Только азарт нарушения законов мог завлечь публику в контрабандный театр. Это было заведение самого низкого пошиба. На его содержание денег не тратили, и билетеров там не было. Но театр стоял вне закона и потому хорошо посещался. Гэллегер сосредоточенно смотрел на экран. Никаких полос, ничего не двоится. На незарегистрированном телевизоре «Вокс-вью» стоял увеличитель «Магна», и одна из талантливейших звезд Брока успешно волновала сердца зрителей. Просто грабеж среди бела дня. Точно.

Чуть позже, пробираясь к выходу, Гэллегер заметил, что на приставном стуле сидит полисмен в форме, и сардонически усмехнулся. Фараон, конечно, не платил за вход. И тут политика.

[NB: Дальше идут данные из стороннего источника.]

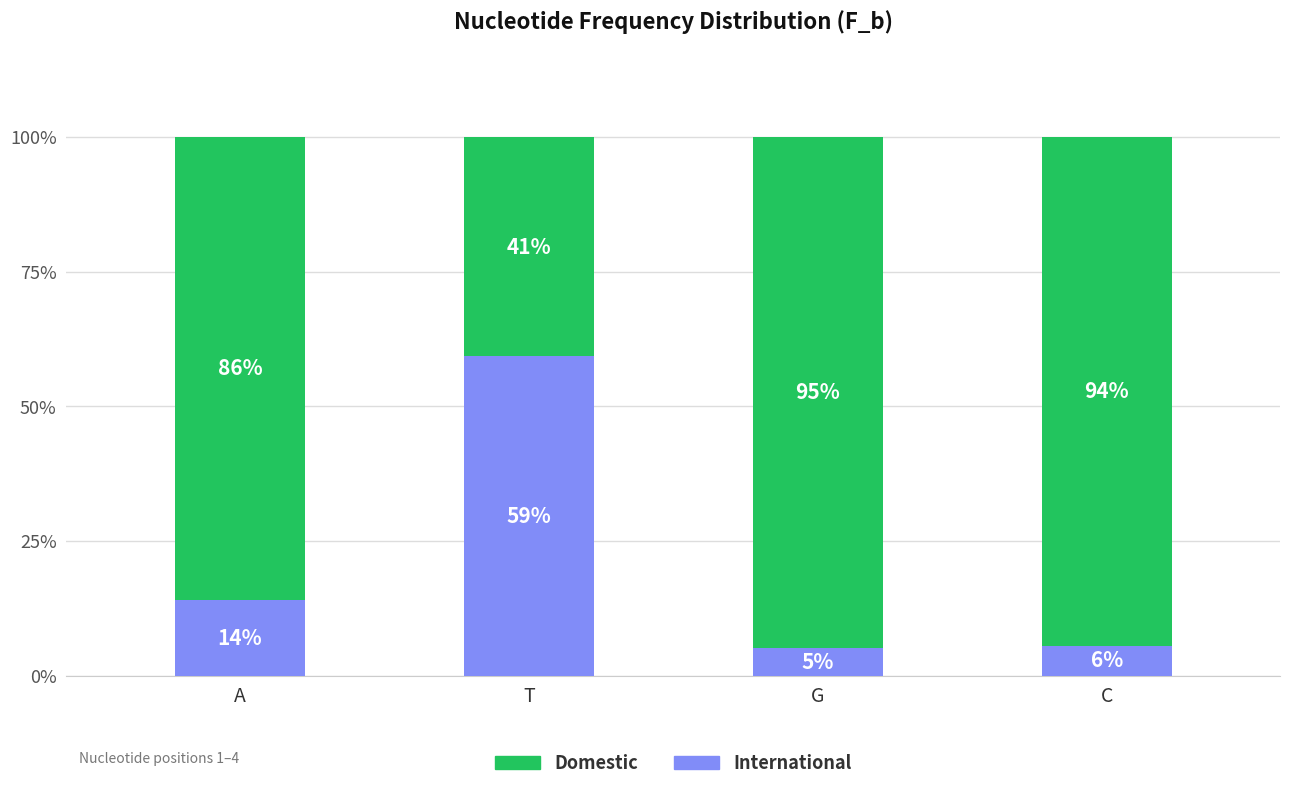

What is the approximate value of International at A?

14.0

На той же улице, на расстоянии двух кварталов, ослепительные огни реклам гласили: «СОНАТОН-БИЖУ». Это, разумеется, театр легальный и потому дорогой. Гэллегер безрассудно промотал целое состояние, купив билет на хорошее место. Он хотел сравнить впечатления. Насколько он мог судить, в «Бижу» и в нелегальном театре аппараты «Магна» были одинаковы. Оба работали безупречно. Сложная задача увеличения телевизионных экранов была успешно разрешена.

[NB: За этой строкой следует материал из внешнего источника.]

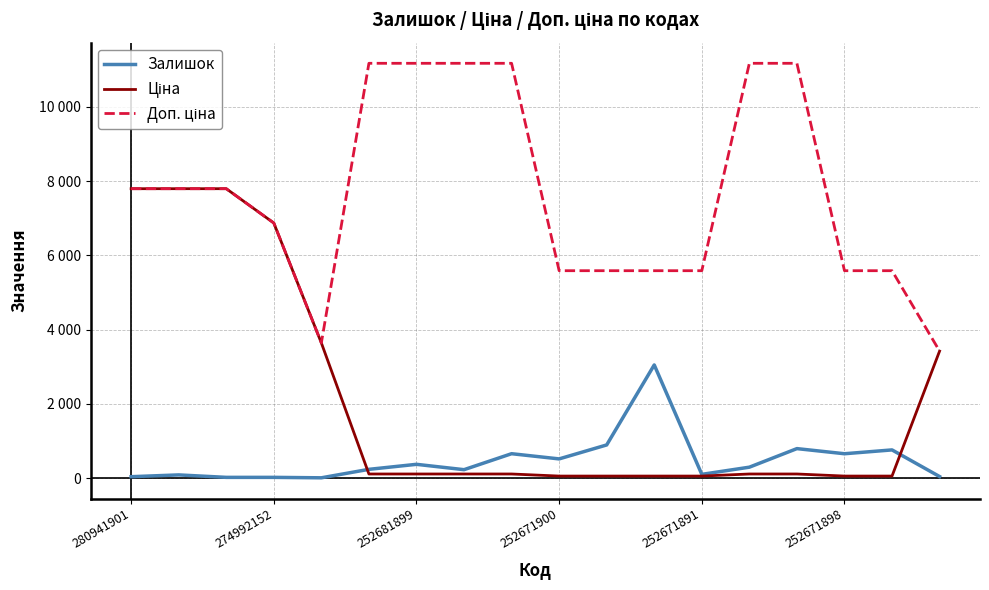

Is this an area chart (filled region under the line)?

No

Все остальное в «Бижу» напоминало дворец. Лощеные билетеры склонялись в приветственном поклоне до самого ковра. В буфетах бесплатно отпускали спиртное (в умеренных количествах). При театре работали турецкие бани. Гэллегер прошел за дверь с табличкой «Для мужчин» и вышел, совершенно одурев от тамошнего великолепия. Целых десять минут после этого он чувствовал себя сибаритом.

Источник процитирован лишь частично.